I am currently doing this. Yet, compared with the LogisticHazard and CoxPH, I am not getting great performance.

import pytorch_lightning as pl
import pandas as pd
import torch
import torch.nn.functional as F

from pycox.models.loss import nll_pc_hazard_loss
from pycox.evaluation import EvalSurv
from pycox.models.utils import pad_col, make_subgrid

class DummyModel(pl.LightningModule):
    def __init__(self,  duration_index=None):


        self.net = SomeModel
        self.loss_func = nll_pc_hazard_loss
        self.duration_index = duration_index

    def forward(self, x):
        return self.net.forward(x)

    def common_step(self, batch, batch_idx, stage):
        x, duration, event, interval = batch
        preds = self(x)
        loss = self.loss_func(preds, duration, event, interval)

        if stage == "train":
            return {"loss": loss}
            return {"loss": loss, "preds": preds, "event": event, "duration": duration}

    def training_step(self, batch, batch_idx):
        return self.common_step(batch, batch_idx, 'train')

    def training_epoch_end(self, outs):
        self.logger.experiment.add_scalar("loss/train", torch.mean(torch.stack([x['loss'] for x in outs])), current_epoch)

    def validation_step(self, batch, batch_idx):
        return self.common_step(batch, batch_idx, 'val')

    def validation_epoch_end(self, outs):
          self.logger.experiment.add_scalar("loss/val", torch.mean(torch.stack([x['loss'] for x in outs])), current_epoch)

          predictions = torch.vstack([x['preds'] for x in outs])
          durations = torch.vstack([x['duration'] for x in outs])
          events = torch.vstack([x['event'] for x in outs])

          surv_df = self.predict_surv_df(predictions, sub=10, duration_index=self.duration_index)
          ev = EvalSurv(surv_df, durations.cpu().numpy().reshape(-1, ), events.cpu().numpy().reshape(-1, ))
          self.logger.experiment.add_scalar("val_auroc", ev.concordance_td(), current_epoch)

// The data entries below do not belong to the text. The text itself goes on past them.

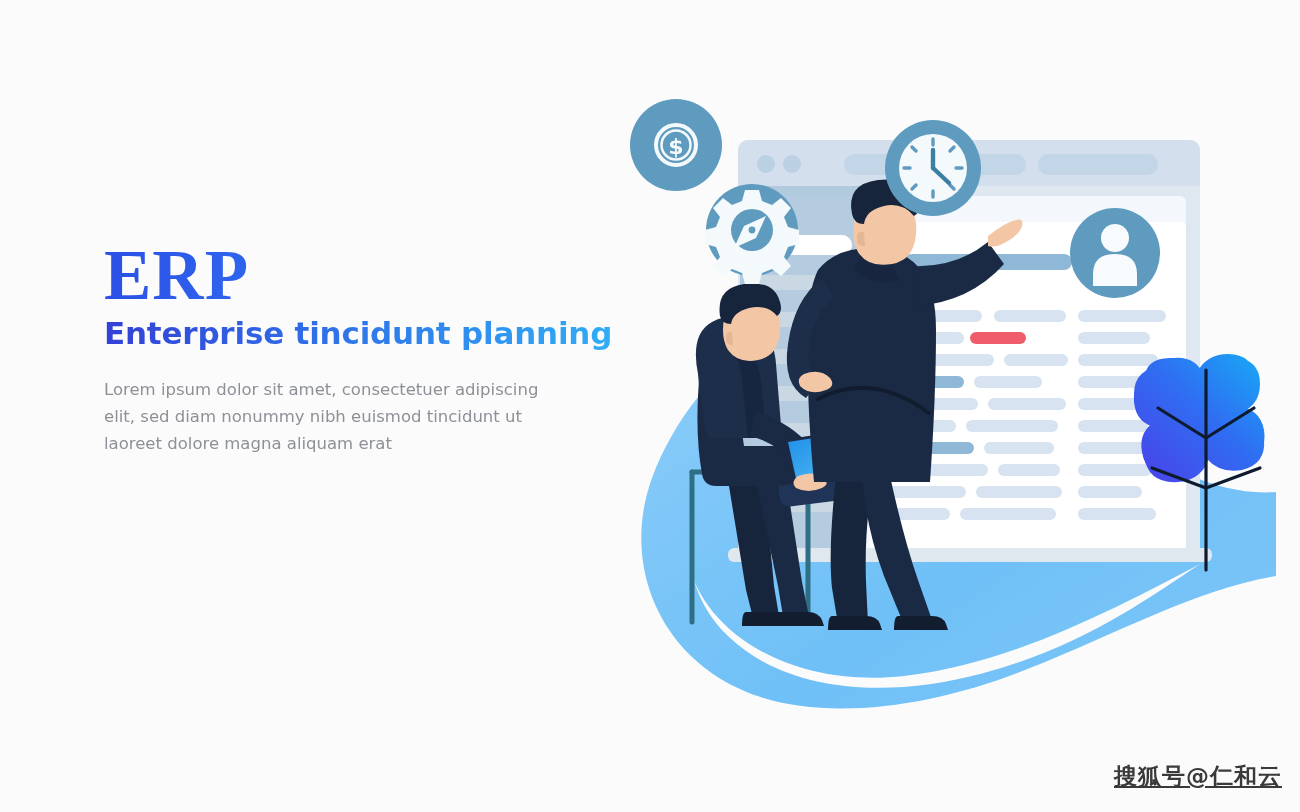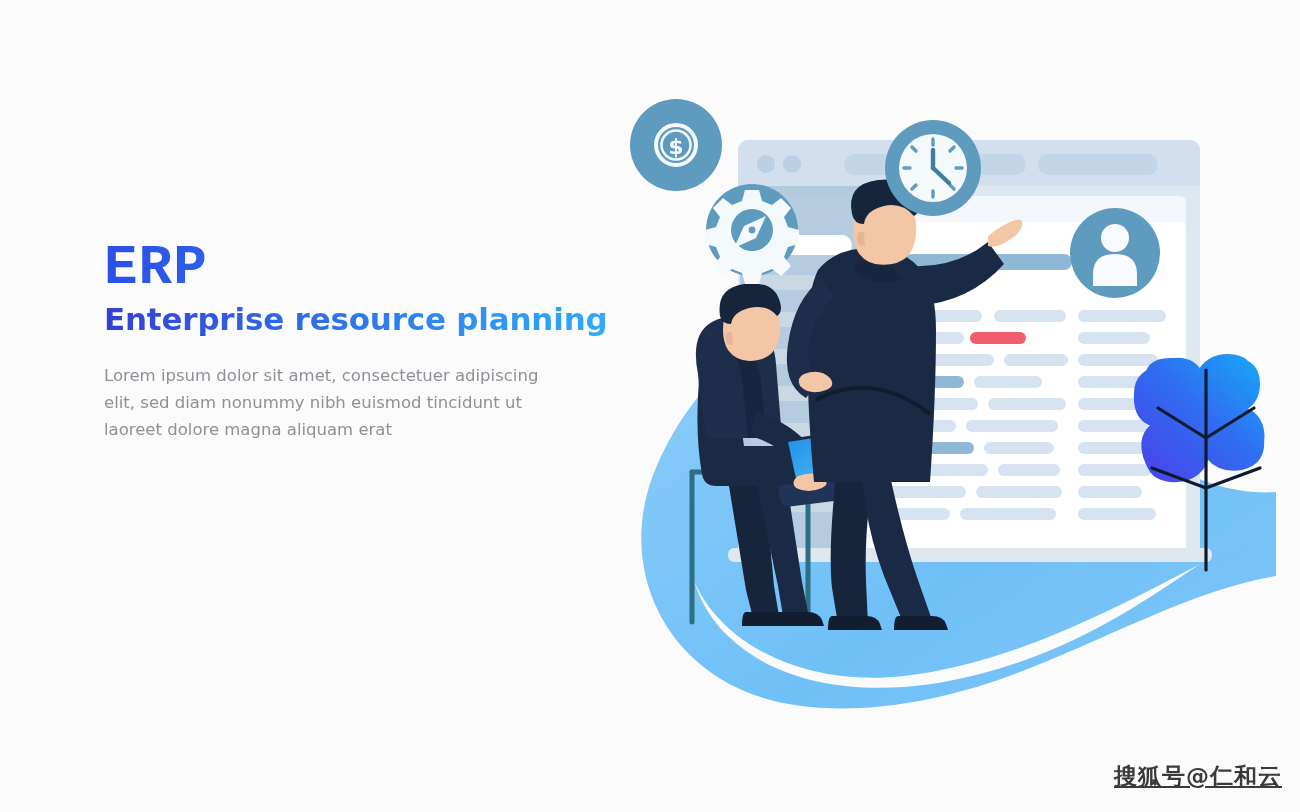--- a/index.html
+++ b/index.html
@@ -15,7 +15,7 @@
   
   .copy{position:absolute;left:104px;top:242px;width:540px;}
   .erp-title{
-    font-size:56px;
+    font-size:71px;
     font-weight:700;
     letter-spacing:1px;
     line-height:0.95;
@@ -23,7 +23,7 @@
     background:linear-gradient(100deg,#2b4fe6 0%,#3173f2 45%,#3fa0fb 100%);
     -webkit-background-clip:text;background-clip:text;
     color:transparent;-webkit-text-fill-color:transparent;
-    font-family:Liberation Mono, monospace;
+    font-family:Liberation Serif, serif;
   }
   .erp-sub{
     font-size:31px;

    def configure_optimizers(self):
        optimizer = torch.optim.Adam(self.parameters(), lr=SomeLearningRate)
        return optimizer

    def predict_surv_df(self, preds, sub, duration_index):
        n = preds.shape[0]
        hazard = F.softplus(preds).view(-1, 1).repeat(1, sub).view(n, -1).div(sub)
        hazard = pad_col(hazard, where='start')
        surv = hazard.cumsum(1).mul(-1).exp()
        surv = surv.cpu().numpy()

        index = None
        if duration_index is not None:
            index = make_subgrid(duration_index, sub)
        return pd.DataFrame(surv.transpose(), index)

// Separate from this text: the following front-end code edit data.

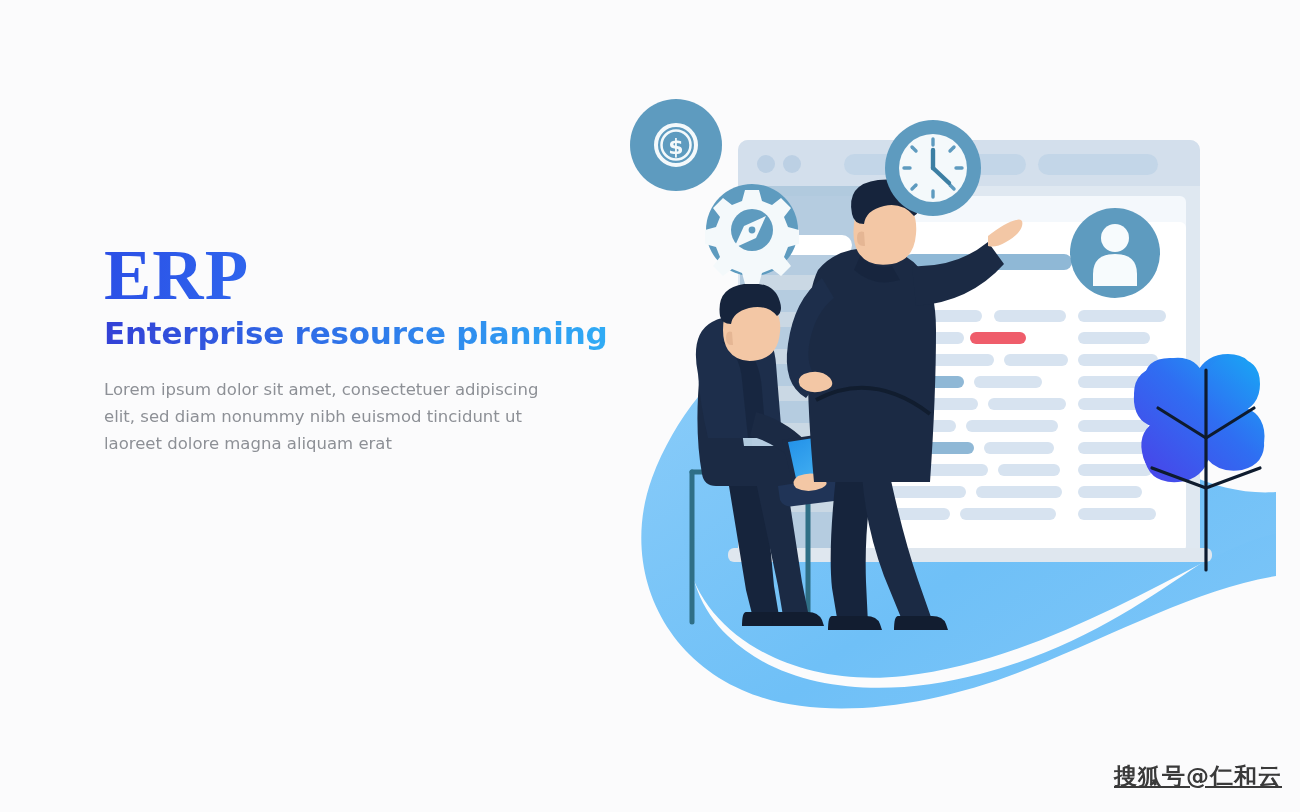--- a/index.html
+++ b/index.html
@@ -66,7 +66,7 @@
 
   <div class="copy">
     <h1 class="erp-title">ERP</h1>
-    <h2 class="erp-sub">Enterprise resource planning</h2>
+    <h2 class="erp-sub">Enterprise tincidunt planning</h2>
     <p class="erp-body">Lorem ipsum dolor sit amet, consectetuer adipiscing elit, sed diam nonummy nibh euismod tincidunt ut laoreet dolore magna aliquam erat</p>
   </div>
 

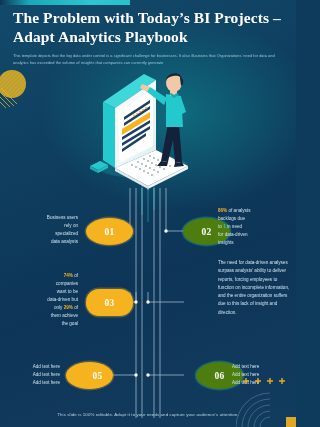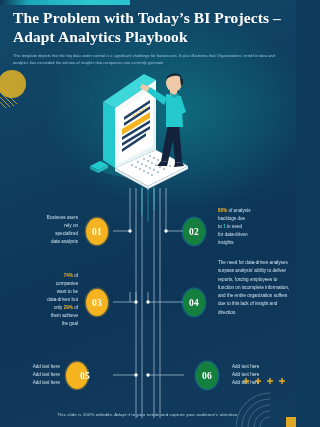--- a/index.html
+++ b/index.html
@@ -45,7 +45,7 @@
 
   
   .num {
-    position:absolute; width:22px; height:27px; border-radius:50%;
+    position:absolute; width:47px; height:27px; border-radius:50%;
     display:flex; align-items:center; justify-content:center;
     font-family:"Liberation Serif", serif;
     font-weight:700; font-size:9.5px; color:#ffffff; letter-spacing:.3px;

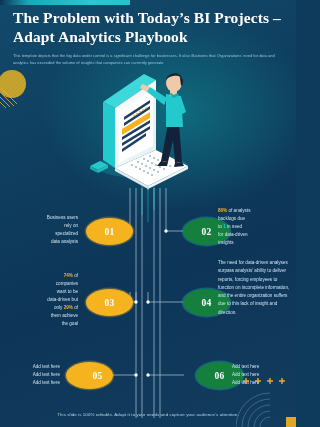--- a/index.html
+++ b/index.html
@@ -51,7 +51,7 @@
     font-weight:700; font-size:9.5px; color:#ffffff; letter-spacing:.3px;
   }
   .num.amber { background:#f5b320; box-shadow:0 0 0 1.4px rgba(245,179,32,.30); }
-  .num.teal  { background:#15803d; box-shadow:0 0 0 1.4px rgba(35,201,205,.30); }
+  .num.teal  { background:#4d7c0f; box-shadow:0 0 0 1.4px rgba(35,201,205,.30); }
 
   
   .blk { position:absolute; font-size:4.6px; line-height:1.75; color:#cfe3ef; }

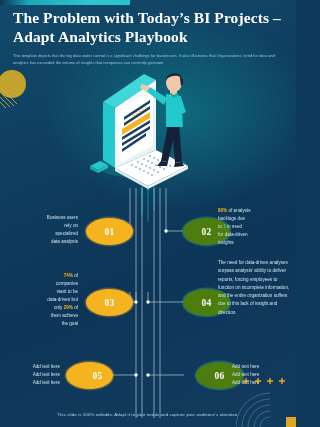--- a/index.html
+++ b/index.html
@@ -236,7 +236,7 @@
 
   <div class="num amber" style="left:86px;  top:218px;">01</div>
   <div class="num teal" style="left:183px; top:218px;">02</div>
-  <div class="num amber" style="left:86px;  top:289px;">03</div>
+  <div class="num amber" style="left:86px;  top:289px;border-radius:13px;">03</div>
   <div class="num teal" style="left:183px; top:289px;">04</div>
   <div class="num amber" style="left:66px;  top:362px;padding-left:16px;">05</div>
   <div class="num teal" style="left:196px; top:362px;text-align:center;">06</div>

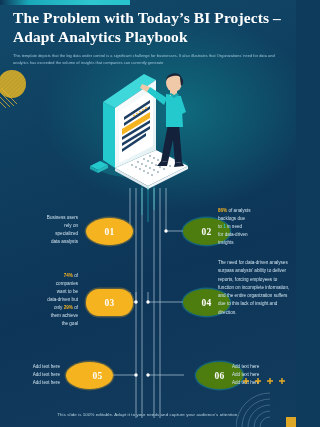--- a/index.html
+++ b/index.html
@@ -237,7 +237,6 @@
   <div class="num amber" style="left:86px;  top:218px;">01</div>
   <div class="num teal" style="left:183px; top:218px;">02</div>
   <div class="num amber" style="left:86px;  top:289px;border-radius:13px;">03</div>
-  <div class="num teal" style="left:183px; top:289px;">04</div>
   <div class="num amber" style="left:66px;  top:362px;padding-left:16px;">05</div>
   <div class="num teal" style="left:196px; top:362px;text-align:center;">06</div>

The DataLoader is aligned with the PC-Hazard notebook. In this way, the duration_index corresponds to PCHazard.label_transform(num_durations).cuts

Hi @yorickvanzweeden. I should refactor PCHazard in the same way as for LogisticHazard (just struggling to find the time).

From what I can see, your code should work, so I don't really know why you're not getting the results you want. Have you tried comparing these results with

model = PCHazard(net, optimizer, duration_index=labtrans.cuts)

to check if it is just the PCHazard that doesn't perform well, or if there is something with you implementation?

Thanks @havakv for your reply. I suspect it is due to the difficulty of the problem in combination with hyperparameters that have yet to be optimized.